---------- Texto proporcionado ----------

La Nacional VI es para los gallegos más que una carretera. Tiene casi tanto valor sentimental como el Expreso Rías Bajas y la antigua Estación del Norte, o de Príncipe Pío. Porque por esos ríos ha circulado tanta sangre caliente como la que salió por los puertos. Ahora vuelvo a ella entre un tramo concreto del país natal, entre Noceda y Becerreá. Niebla matinal, escasísimo tráfico. Estas antiguas nacionales, en excelente estado, se han convertido en estupendas carreteras comarcales que casi solo usan los residentes durante muchos meses del año, sobre todo en invierno.

El túnel de la Porteliña parece una catacumba.

CP-67-8. Nombres de carreteras que son como contraseñas para entrar en la realidad nada virtual del paisaje. Entrando, al fin, en los Ancares. O eso pensamos. Vacas pastando a la suave luz de la mañana en un prado bíblico ante la espadaña y el cementerio. Un inmejorable recibimiento en O Casar, que así se llama el lugar.

---------- Entradas del conjunto ----------

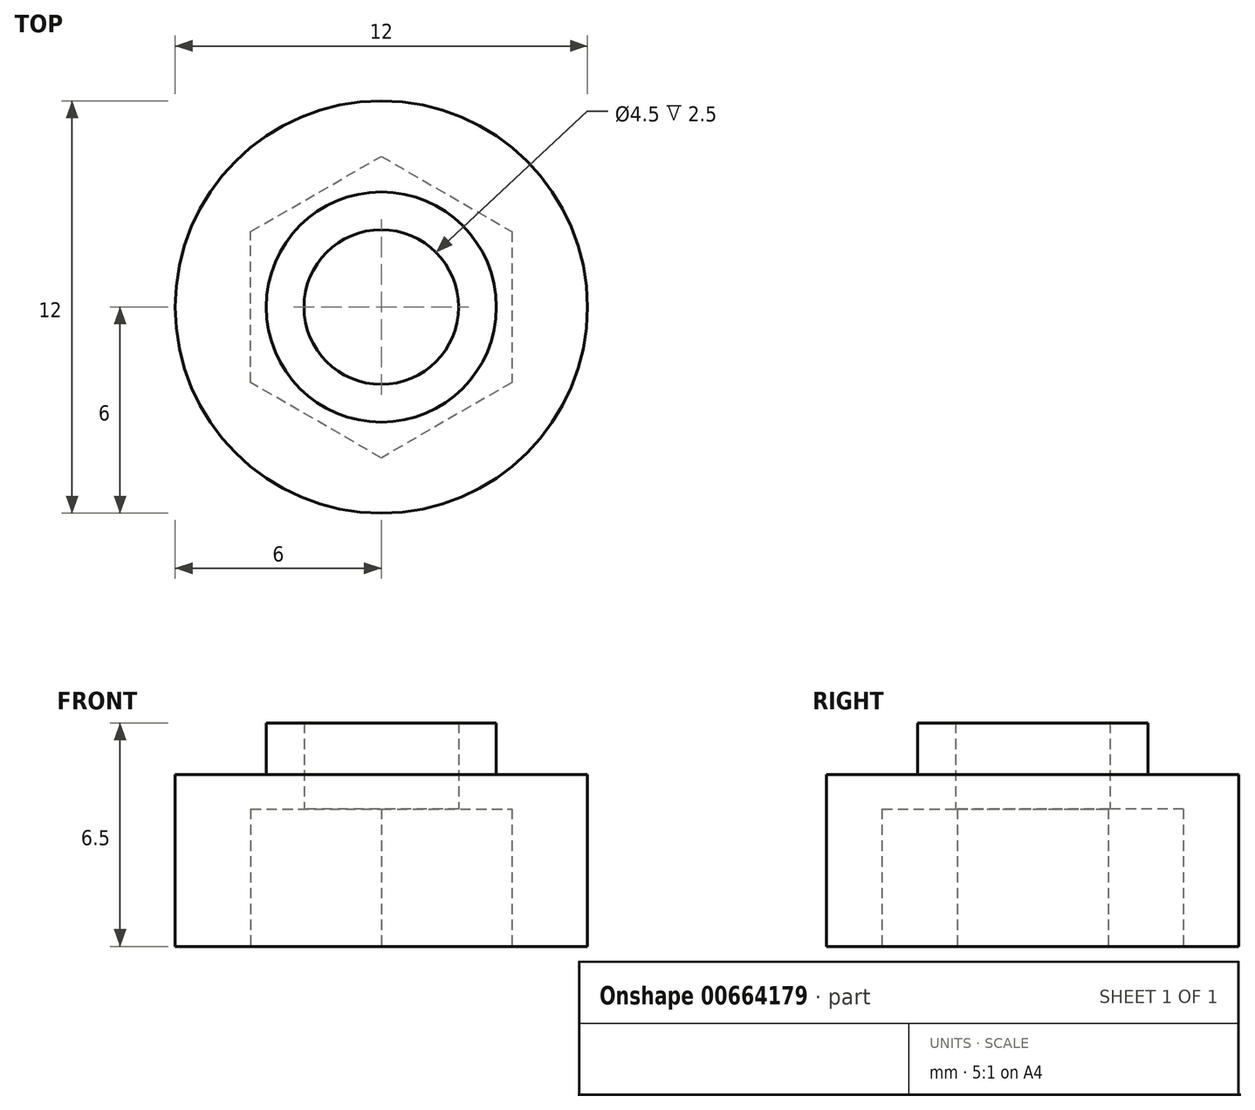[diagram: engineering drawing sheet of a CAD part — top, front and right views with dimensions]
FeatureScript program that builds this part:
annotation { "Feature Type Name" : "Feature", "Feature Type Description" : "" }
export const myFeature = defineFeature(function(context is Context, id is Id, definition is map)
    precondition{}
    {
        {
            var Q0;
            Q0=qCreatedBy(makeId("Top.planeOp"),FACE);
            var sketch = newSketch(context, id + "F0", { "sketchPlane" : qUnion([Q0])});
            skCircle(sketch, "E0", {"center": v(0, 0) * mm, "radius": 6 * mm});
            skCircle(sketch, "E1", {"center": v(0, 0) * mm, "radius": 3.35 * mm});
            skCircle(sketch, "E2", {"center": v(0, 0) * mm, "radius": 2.25 * mm});
            skSolve(sketch);
        }
        {
            var Q0;
            Q0=makeQuery(id+"F0.imprint","IMPRINT",FACE,{"disambiguationData":[TD([[makeQuery(id+"F0.imprint","IMPRINT",EDGE,{"derivedFrom":sQuery(id+"F0.wireOp",EDGE,"E1")}),1.0]])]});
            extrude(context, id + "F1", {"entities" : qUnion([Q0]), "depth" : 6.5 * mm, "offsetDistance" : 25 * mm});
        }
        {
            var Q0;
            Q0=makeQuery(id+"F0.imprint","IMPRINT",FACE,{"disambiguationData":[TD([[makeQuery(id+"F0.imprint","IMPRINT",EDGE,{"derivedFrom":sQuery(id+"F0.wireOp",EDGE,"E0")}),1.0]])]});
            extrude(context, id + "F2", {"entities" : qUnion([Q0]), "operationType" : NewBodyOperationType.ADD, "depth" : 5 * mm, "offsetDistance" : 25 * mm});
        }
        {
            var Q0;
            Q0=makeQuery(id+"F0.imprint","IMPRINT",FACE,{"disambiguationData":[TD([[makeQuery(id+"F0.imprint","IMPRINT",EDGE,{"derivedFrom":sQuery(id+"F0.wireOp",EDGE,"E0")}),1.0]])]});
            var sketch = newSketch(context, id + "F3", { "sketchPlane" : qUnion([Q0])});
            skCircle(sketch, "E3.cCircle", {"center": v(0, 0) * mm, "radius": 3.8 * mm, "construction": true});
            skLineSegment(sketch, "E3.0", {"start": v(0, 4.39) * mm, "end": v(3.8, 2.2) * mm});
            skLineSegment(sketch, "E3.1", {"start": v(3.8, 2.2) * mm, "end": v(3.8, -2.2) * mm});
            skLineSegment(sketch, "E3.2", {"start": v(3.8, -2.2) * mm, "end": v(0, -4.39) * mm});
            skLineSegment(sketch, "E3.3", {"start": v(0, -4.39) * mm, "end": v(-3.8, -2.2) * mm});
            skLineSegment(sketch, "E3.4", {"start": v(-3.8, -2.2) * mm, "end": v(-3.8, 2.2) * mm});
            skLineSegment(sketch, "E3.5", {"start": v(-3.8, 2.2) * mm, "end": v(0, 4.39) * mm});
            skPoint(sketch, "E3.0.midPoint", {"position": v(1.9, 3.3) * mm});
            skSolve(sketch);
        }
        {
            var Q0;
            Q0=makeQuery(id+"F3.imprint","IMPRINT",FACE,{"disambiguationData":[TD([[makeQuery(id+"F3.imprint","IMPRINT",EDGE,{"derivedFrom":sQuery(id+"F3.wireOp",EDGE,"E3.0")}),-1.0]])]});
            var Q1;
            Q1=makeQuery(id+"F0.imprint","IMPRINT",FACE,{"disambiguationData":[TD([[makeQuery(id+"F0.imprint","IMPRINT",EDGE,{"derivedFrom":sQuery(id+"F0.wireOp",EDGE,"E1")}),1.0]])]});
            extrude(context, id + "F4", {"entities" : qUnion([Q0, Q1]), "operationType" : NewBodyOperationType.REMOVE, "depth" : 4 * mm, "offsetDistance" : 25 * mm});
        }
    });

----------

Enumere todos los topónimos de localidades o comarcas que aparecen en el texto proporcionado, excluyendo carreteras, túneles y estaciones.

* [Resultado de la tarea]:
- Noceda
- Becerreá
- los Ancares
- O Casar